Ma allora perché queste superfici sono andate cambiando e quali sono le scelte concrete per cui i dentisti hanno poi optato per questo tipo di superfici?
La realtà è che le aziende hanno spinto i colleghi ad utilizzare tecniche sempre più aggressive, quindi posizionare gli impianti, caricarli subito con le protesi, e così il paziente attualmente pretende nella maggior parte di casi di arrivare, togliere il dente, mettere subito l'impianto, mettere subito il dente e andare a casa in un'ora già con il dente in bocca. Per fare questo le aziende hanno spinto queste superfici ruvide che teoricamente dovrebbero avere una maggiore capacità di avere un'adesione da parte dell'osso, e quindi superfici che sarebbero più adatte a queste applicazioni off-limits, quindi carichi immediati in situazioni molto difficili. In realtà questo deve essere evitato, nel senso che un atteggiamento più prudente, con degli impianti con superfici meno trattate e più lisce, va maggiormente ricercato. Si deve ritornarne a una predicibilità delle nostre tecniche che devono essere efficaci non solo nei primi anni, ma dobbiamo garantire ai nostri pazienti (e i pazienti devono anche pretenderlo) di avere dei successi a lungo termine, come siamo stati abituati ad avere con impianti che duravano dai 10 ai 20 anni e non che inizino a dare problemi dopo 5-7 anni, come in alcuni casi sempre più frequenti sta accadendo.

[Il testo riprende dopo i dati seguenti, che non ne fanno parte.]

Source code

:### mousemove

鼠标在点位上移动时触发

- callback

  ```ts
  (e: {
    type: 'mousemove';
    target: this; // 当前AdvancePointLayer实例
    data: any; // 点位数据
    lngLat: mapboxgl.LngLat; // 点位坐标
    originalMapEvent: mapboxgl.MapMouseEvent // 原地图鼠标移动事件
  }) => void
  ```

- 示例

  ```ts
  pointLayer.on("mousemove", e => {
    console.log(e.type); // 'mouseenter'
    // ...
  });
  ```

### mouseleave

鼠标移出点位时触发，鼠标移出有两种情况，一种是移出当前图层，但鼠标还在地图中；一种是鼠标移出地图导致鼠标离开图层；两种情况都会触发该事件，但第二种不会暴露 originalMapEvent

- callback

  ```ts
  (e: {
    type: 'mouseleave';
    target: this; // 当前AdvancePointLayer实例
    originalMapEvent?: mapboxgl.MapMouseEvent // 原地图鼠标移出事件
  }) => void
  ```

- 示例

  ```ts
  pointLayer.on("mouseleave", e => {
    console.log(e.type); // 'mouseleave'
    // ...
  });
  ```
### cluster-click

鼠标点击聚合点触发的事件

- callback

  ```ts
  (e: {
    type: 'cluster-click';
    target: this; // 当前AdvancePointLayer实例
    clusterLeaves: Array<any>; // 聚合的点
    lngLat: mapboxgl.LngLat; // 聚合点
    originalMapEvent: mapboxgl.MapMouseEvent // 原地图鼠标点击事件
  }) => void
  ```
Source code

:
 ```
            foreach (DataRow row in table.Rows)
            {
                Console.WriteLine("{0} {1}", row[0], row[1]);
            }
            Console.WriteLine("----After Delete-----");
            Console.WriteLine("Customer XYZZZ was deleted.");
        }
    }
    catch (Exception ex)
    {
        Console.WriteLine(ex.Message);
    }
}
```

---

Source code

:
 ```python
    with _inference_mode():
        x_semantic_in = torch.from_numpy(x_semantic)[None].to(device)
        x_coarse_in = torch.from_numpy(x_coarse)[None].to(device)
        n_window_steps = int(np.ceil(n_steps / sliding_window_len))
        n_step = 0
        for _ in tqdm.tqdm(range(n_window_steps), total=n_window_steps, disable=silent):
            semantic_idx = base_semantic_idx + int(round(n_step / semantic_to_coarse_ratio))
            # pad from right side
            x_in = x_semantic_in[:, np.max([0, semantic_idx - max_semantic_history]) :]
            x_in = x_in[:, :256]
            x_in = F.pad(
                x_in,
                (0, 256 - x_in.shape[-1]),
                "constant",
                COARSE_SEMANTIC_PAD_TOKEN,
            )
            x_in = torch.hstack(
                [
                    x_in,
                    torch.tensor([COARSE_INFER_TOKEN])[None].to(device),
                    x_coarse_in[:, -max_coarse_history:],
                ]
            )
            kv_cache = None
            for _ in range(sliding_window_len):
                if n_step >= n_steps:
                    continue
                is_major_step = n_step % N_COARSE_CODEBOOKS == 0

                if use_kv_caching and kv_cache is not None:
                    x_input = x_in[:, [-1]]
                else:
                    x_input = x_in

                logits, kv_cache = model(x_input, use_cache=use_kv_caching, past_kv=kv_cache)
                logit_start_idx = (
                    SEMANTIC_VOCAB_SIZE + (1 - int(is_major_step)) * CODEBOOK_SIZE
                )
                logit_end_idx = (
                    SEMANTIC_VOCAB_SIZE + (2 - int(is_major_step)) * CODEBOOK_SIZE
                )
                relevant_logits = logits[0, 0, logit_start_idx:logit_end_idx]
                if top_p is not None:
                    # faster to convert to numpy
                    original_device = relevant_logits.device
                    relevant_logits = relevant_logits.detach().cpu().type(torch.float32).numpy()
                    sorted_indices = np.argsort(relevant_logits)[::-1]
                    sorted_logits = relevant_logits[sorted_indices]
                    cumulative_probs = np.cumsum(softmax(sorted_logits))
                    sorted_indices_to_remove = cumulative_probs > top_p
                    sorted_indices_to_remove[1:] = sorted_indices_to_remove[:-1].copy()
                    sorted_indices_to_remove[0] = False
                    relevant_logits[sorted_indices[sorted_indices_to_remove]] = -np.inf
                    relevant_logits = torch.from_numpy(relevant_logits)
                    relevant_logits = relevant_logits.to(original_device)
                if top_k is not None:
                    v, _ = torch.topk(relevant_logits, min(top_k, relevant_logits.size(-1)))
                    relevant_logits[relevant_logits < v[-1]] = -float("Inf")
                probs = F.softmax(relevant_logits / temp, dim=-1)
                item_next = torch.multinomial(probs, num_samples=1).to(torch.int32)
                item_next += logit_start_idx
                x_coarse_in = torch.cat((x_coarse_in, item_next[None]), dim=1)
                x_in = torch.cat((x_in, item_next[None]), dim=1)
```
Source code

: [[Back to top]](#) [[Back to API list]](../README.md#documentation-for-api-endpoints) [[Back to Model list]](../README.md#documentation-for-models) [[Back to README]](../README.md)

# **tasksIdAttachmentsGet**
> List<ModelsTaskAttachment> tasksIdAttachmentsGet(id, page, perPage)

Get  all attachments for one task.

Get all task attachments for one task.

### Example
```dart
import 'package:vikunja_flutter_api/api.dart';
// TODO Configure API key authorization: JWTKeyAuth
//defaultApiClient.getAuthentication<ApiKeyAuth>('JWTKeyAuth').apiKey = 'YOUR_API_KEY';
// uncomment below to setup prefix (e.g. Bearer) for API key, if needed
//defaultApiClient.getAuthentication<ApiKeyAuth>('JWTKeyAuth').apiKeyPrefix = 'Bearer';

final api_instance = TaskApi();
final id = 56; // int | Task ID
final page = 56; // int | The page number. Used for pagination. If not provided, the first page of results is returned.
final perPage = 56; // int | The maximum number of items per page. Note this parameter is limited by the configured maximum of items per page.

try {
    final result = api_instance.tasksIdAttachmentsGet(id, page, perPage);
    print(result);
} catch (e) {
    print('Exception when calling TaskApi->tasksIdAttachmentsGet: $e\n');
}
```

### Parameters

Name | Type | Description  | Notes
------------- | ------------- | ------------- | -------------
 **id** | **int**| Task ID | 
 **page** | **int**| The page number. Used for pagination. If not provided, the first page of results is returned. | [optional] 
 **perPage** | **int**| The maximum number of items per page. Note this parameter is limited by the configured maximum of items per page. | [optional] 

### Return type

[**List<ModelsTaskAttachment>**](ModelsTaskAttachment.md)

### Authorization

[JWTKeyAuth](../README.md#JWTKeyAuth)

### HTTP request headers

Quindi possiamo consigliare ai pazienti di non pretendere tutto velocemente, ma accettare i consigli dei dentisti per far durare di più il lavoro?
Certo, bisogna dare al nostro corpo i tempi biologici adeguati per guarire. Per avere l'integrazione dell'impianto e quindi per avere l'osso che cresce a contatto con la superficie dell'impianto (la cosidetta osteo-integrazione) ci vogliono 3-4 mesi, per cui nella maggior parte dei casi è consigliabile il carico a distanza di 3-4 mesi. Solo in alcuni casi, quando troviamo un osso molto resistente, molto duro, ci si può fidare a fare un carico anche immediato, però devono essere dei casi scelti molto bene. E soprattutto non bisogna ridurre il numero degli impianti al minimo perchè meno impianti abbiamo a sostegno di una protesi, maggiore è il carico che ogni impianto deve subire quindi maggiori sono anche i rischi di sovraccarico e di fallimento di ogni singolo impianto.